It is meant to be a last resort. But the number of homeless families in emergency B&B accommodation is at its highest level in 10 years, with some councils flouting the law to extend time limits.
Bedbugs, cockroaches and mice. Cooking, eating and sleeping – and sometimes rowing – in one room. Sharing a toilet with eight, nine, 10 strangers.
Welcome to family life in bed and breakfast. B&Bs, the jaunty-sounding little hotels which if you pick right can make your holiday, offer something quite different if you’re living in them full time. And latest figures suggest more than 2,000 families with children are doing just that. The highest number in a decade.
Sky (below left), who doesn’t want to use her full name, lives in an east London “hotel” – and I really use the term lightly – with her husband and two children.
She showed me round their room. It didn’t take long. A double bed lies alongside a single. Sky shares the big one with her husband and ten-year-old son. Her 12-year-old daughter has the single to herself – one concession to a girl soon to be a teenager.
There is a tiny, pretty dirty toilet which is the room Sky says she escapes to when she wants a bit of space.

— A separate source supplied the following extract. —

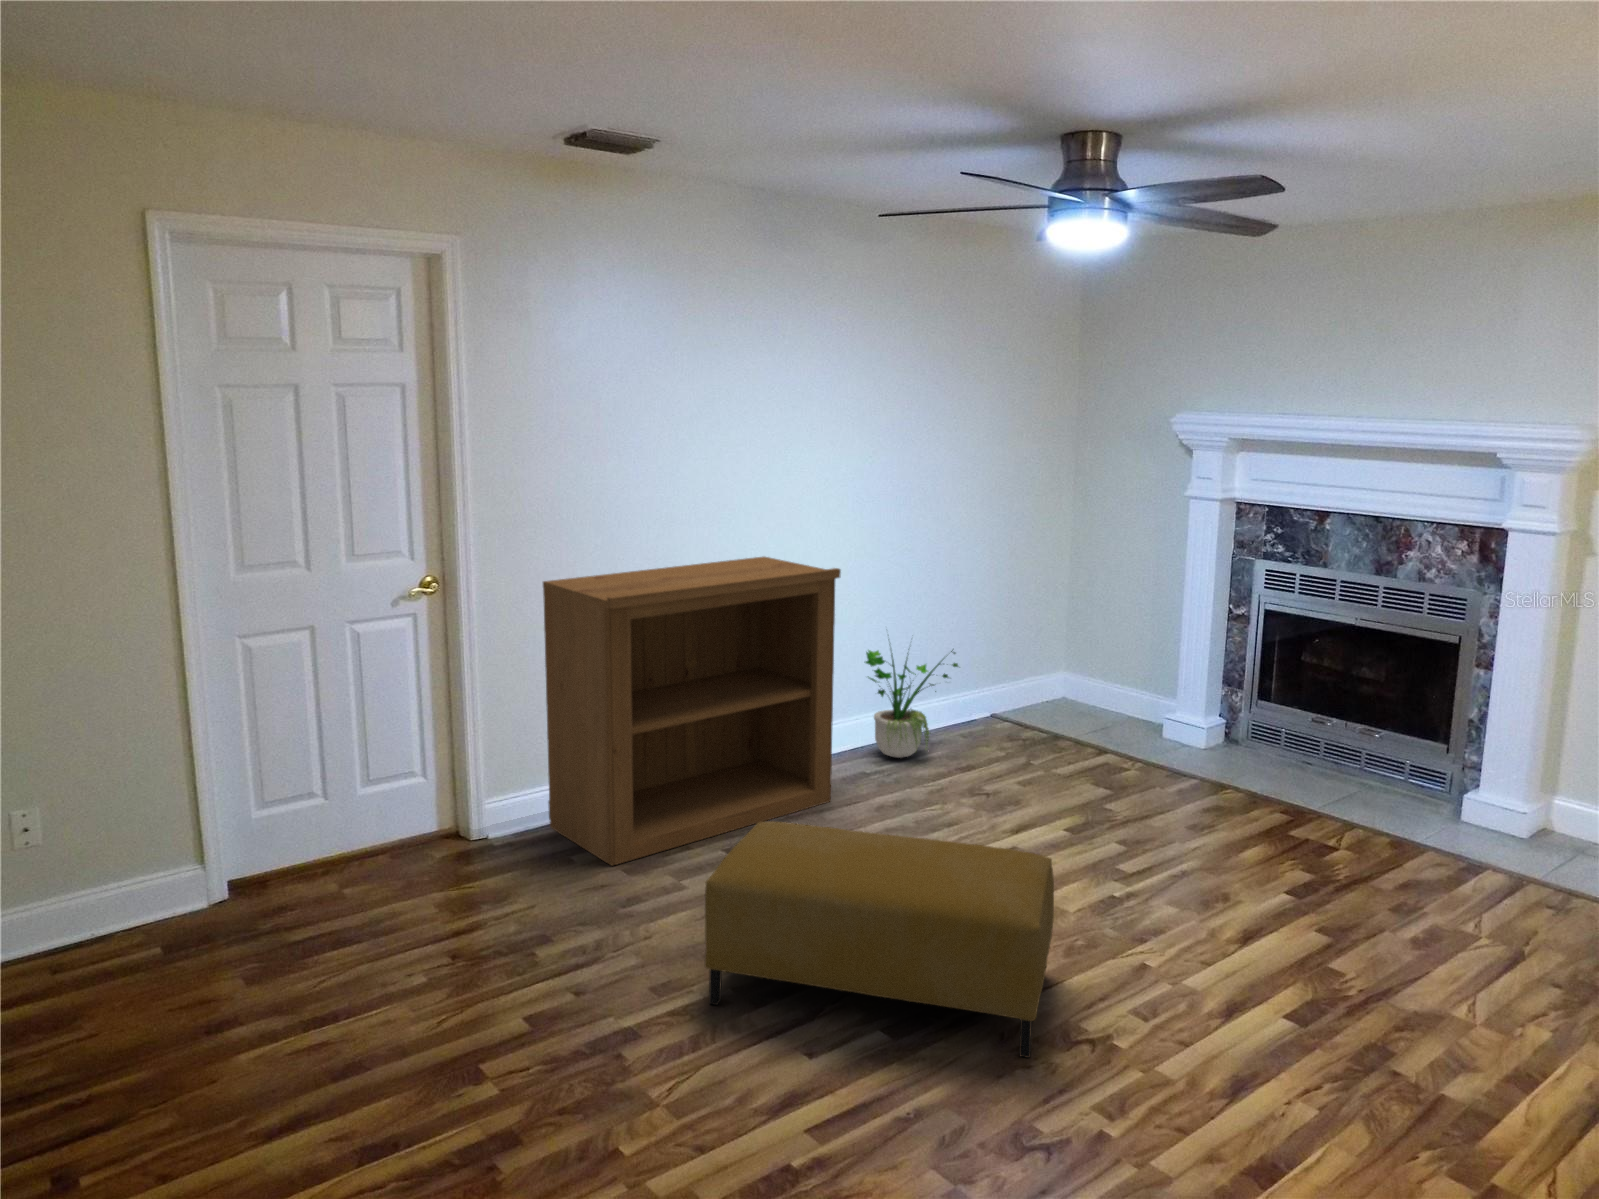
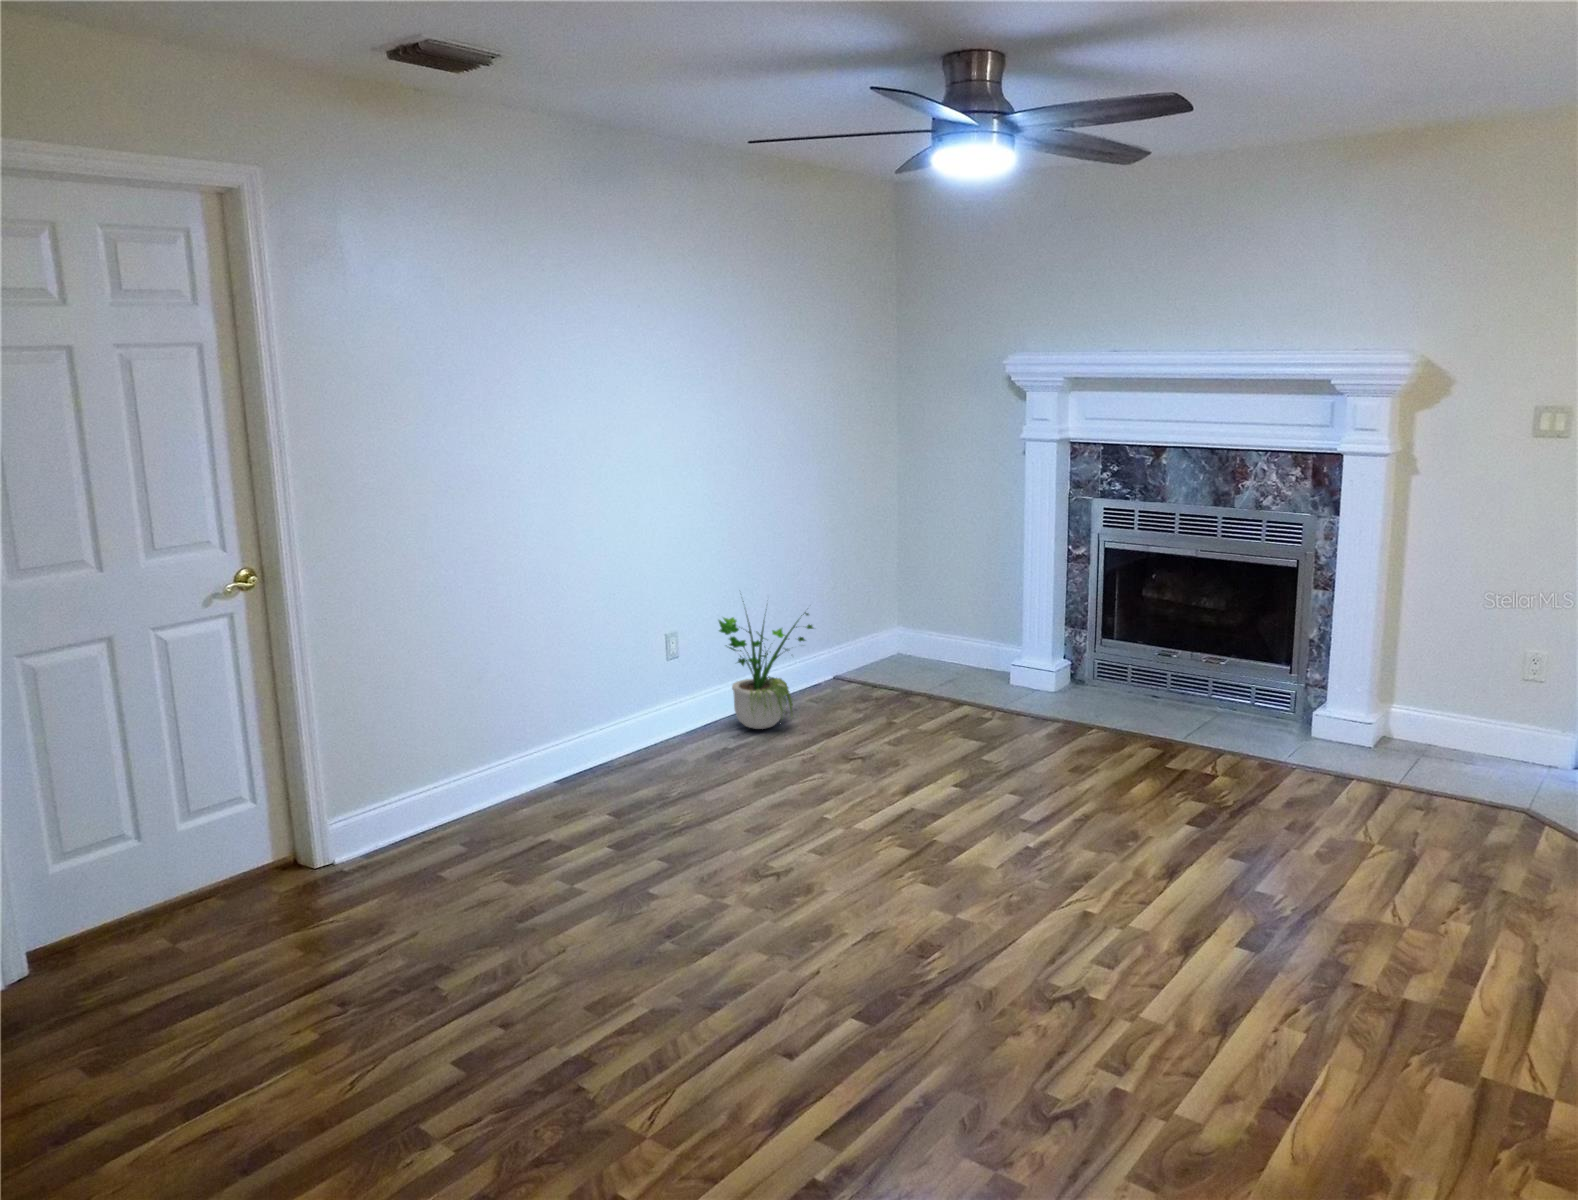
bookshelf: present [543,557,841,866] -> none [379,523,708,879]
ottoman: present [705,821,1054,1058] -> none [650,807,1024,1023]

The story of how the family ended up here is extraordinary for the speed and ease with which the family moved from “flying high one minute,” as Sky puts it, “to ending up with nothing.”
Three months ago Sky worked as an office manager. The family were living in a private rented property. The landlord decided he wanted to sell up and the family were issued with an eviction notice. Sky says finding a new home became all encompassing. Her company wouldn’t let her have time off to look for a new home and she ended up losing her job.
Eviction day came and her only option was the hotel.
Looking shell-shocked she told me: “I was working and I ended up here so it’s very easy, so easy. It’s really a life shock basically.”
Although the legal limit for placing a family in bed and breakfast is six weeks, Sky has been here for double that time already. They share the property with ex-offenders on tag, the police are regular visitors and people come to the door looking for drugs. Redbridge borough council says it only uses B&Bs as a last resort and does its best to move people out as soon as possible. There is no sign yet of a move for Sky.
“Once you’re in, you’re in,” she said. “I feel like I’m serving a prison sentence and this is my cell.”
Families like hers are at the heart of a new report from the local government ombudsman, released exclusively to Channel 4 News on Tuesday. It describes a “worrying trend” in councils flouting the law, with increasing numbers of families put into B and Bs and too many being left there way beyond the legal time limit of six weeks.
Karen and Gary Marquick, from Dorset (right), spent 11 weeks living in one room in a B&B this summer. They too had been in private rented accommodation but everything changed when Gary lost his job due to illness. The landlord decided he wanted his property back and, by now reliant on housing benefit, the family couldn’t find another landlord willing to rent to them.
Gary admits when he first saw the B&B room, he sat down on the bed and cried. Within just a few weeks, family life had begun to disintegrate.
“It was hard to keep the normal things going,” said Karen. “We had to sleep in the same room, eat in the same room. People often think of homeless people as being down and out people who lead chaotic lifestyles and have got themselves into that situation through wrong-doing. But that isn’t the case.
“After being in a bed and breakfast for not more than three weeks we were starting to lead chaotic lifestyles.”
The couple – now re-housed in a council property – admit the experience has had an effect on their health, the children and their marriage.
Their experience is all too common, according to the ombudsman, Dr Jane Martin. She says central and local government need to act urgently to end the use of B&B accommodation for families and young people.
Taking families out of B&B accommodation must become a priority for councils, says the government. And it has offered £2m to help.
But with homeless numbers rising.and a chronic shortage of homes, will it be enough to stop families ending up in B&Bs that can be anything but temporary?